Carolyn and Ernest Gibson retired to south suburban Olympia Fields during the decade after noting their fellow African-Americans held elected offices and the town's efforts to promote diversity.

But the Gibsons also noticed that the addition of African-American residents didn't automatically translate to diversity. While Olympia Fields added 990 black residents in the last decade, it lost 765 non-Hispanic white residents. The community is now 69 percent black and 24 percent white, according to census statistics.

"People just left without knowing how important it was to work with the new residents," said Gibson, now a village trustee herself. "That has always been devastating to me."

The challenge of integrating minority populations into communities that have long been homogenous is a complex one, according to those who deal with the issue.

For years, the Interfaith Housing Center of the Northern Suburbs has lobbied local officials to adopt affordable housing plans for residents who move to the area to take jobs as nannies, cooks, and landscapers, many of them minorities, said Gail Schechter, the center's executive director.

The center conducts undercover operations to see if minority homebuyers are treated the same as white house hunters. In a recent project, minority actors posing as homebuyers were treated well but were sometimes steered to homes in predominantly minority neighborhoods, Schechter said.

"It is so hard to undo what took so long to create," Schechter said. "I feel like trying to change how these communities look is kind of like moving a glacier."

The village of Addison in 1997 settled a housing bias lawsuit brought by Latino residents. The village denied wrongdoing in the case, but it cost the town $4.3 million in lawyers fees and compensation for residents whose homes had been torn down as part of a redevelopment plan.

Since then, Mayor Larry Hartwig, who took office in 1995, has worked with other community leaders to help longtime residents and newcomers better understand each other.

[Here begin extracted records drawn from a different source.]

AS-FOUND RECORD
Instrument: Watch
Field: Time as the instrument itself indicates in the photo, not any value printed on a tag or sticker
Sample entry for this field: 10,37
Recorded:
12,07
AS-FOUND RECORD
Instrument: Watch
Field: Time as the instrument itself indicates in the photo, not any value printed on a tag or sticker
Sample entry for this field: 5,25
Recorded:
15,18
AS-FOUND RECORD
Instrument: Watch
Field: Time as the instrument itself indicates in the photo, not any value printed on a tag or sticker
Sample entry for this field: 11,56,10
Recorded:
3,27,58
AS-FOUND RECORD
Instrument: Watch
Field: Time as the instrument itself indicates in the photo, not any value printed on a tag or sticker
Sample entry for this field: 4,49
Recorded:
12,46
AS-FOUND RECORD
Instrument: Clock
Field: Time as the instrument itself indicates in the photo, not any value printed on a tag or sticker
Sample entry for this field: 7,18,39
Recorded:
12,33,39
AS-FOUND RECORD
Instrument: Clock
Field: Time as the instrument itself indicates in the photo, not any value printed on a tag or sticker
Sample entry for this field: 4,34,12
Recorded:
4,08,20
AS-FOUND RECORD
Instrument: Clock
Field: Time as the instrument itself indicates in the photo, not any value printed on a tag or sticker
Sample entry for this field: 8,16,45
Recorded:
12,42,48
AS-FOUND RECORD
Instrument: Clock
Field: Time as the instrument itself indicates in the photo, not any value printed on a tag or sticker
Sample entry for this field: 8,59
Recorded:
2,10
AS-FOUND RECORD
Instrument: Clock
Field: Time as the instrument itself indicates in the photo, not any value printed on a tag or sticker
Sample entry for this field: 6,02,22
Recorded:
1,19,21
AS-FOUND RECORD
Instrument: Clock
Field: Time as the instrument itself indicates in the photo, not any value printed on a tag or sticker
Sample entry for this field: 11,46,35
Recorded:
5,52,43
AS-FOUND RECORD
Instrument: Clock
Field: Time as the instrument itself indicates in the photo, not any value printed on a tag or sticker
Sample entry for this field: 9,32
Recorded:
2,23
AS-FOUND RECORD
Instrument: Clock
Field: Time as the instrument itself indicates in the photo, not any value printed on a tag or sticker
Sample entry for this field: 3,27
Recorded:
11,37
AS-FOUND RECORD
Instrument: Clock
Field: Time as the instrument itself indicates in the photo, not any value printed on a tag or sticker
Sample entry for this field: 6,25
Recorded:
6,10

At Addison Trail High School, Principal Scott Helton has added more than 25 teachers who are fluent in Spanish for a student population that went from 29 percent Latino in 2001 to 54 percent today. The high school also started Padres Latinos en Accion, a group for Spanish-speaking parents.

But merely developing programs for the new minority groups is not enough, said Hartwig, who also helped establish a Unity Task Force of residents representing a cross-section of Addison's ethnic groups. Recently, the task force gathered both parent groups from the high school — Latino and non-Latino — for a combined discussion on school issues.

"It's a little step at a time," Hartwig said. "I don't want to make it sound like the whole world is changing, but it's not a destination, it's a journey."

In Schaumburg, which added more than 4,000 Asians during the decade, many from Southeast Asia, Mayor Al Larson said he has grown accustomed to attending business meetings at Indian restaurants and cultural programs hosted by Sikh leaders.

Because of the influx of Asians, Bolingbrook officials have provided fields for a thriving youth and adult cricket league — especially popular with the town's Pakistani and Indian residents

While such aspects of cultural diversity have enlivened many towns, some communities have found themselves overwhelmed by newcomers.

On a typical Saturday in the Round Lake district of Lake County, lines wind out the doors of the few food pantries. Waterfront homes that were once weekend getaways sit in disrepair and are often inhabited by multiple families.

Without public transportation, some residents walk miles for access to free health care clinics in neighboring communities.

The village of Round Lake more than tripled its Latino population in the last decade, from 1,292 to 4,631. Many Latinos moved there straight from Mexico to take advantage of blue-collar jobs as landscapers, nannies and other service workers, Zaldivar-Sykes said.

But although the new residents helped boost the local economy, they also overwhelmed local school districts, health care facilities and social service agencies that serve poverty-related ills.

Zaldivar-Sykes said she and other advocates are working hard to draw attention to the needs of Lake County and other areas where new immigrant communities have settled with limited resources.

"It's a huge challenge," she said. "People don't realize it unless they see it."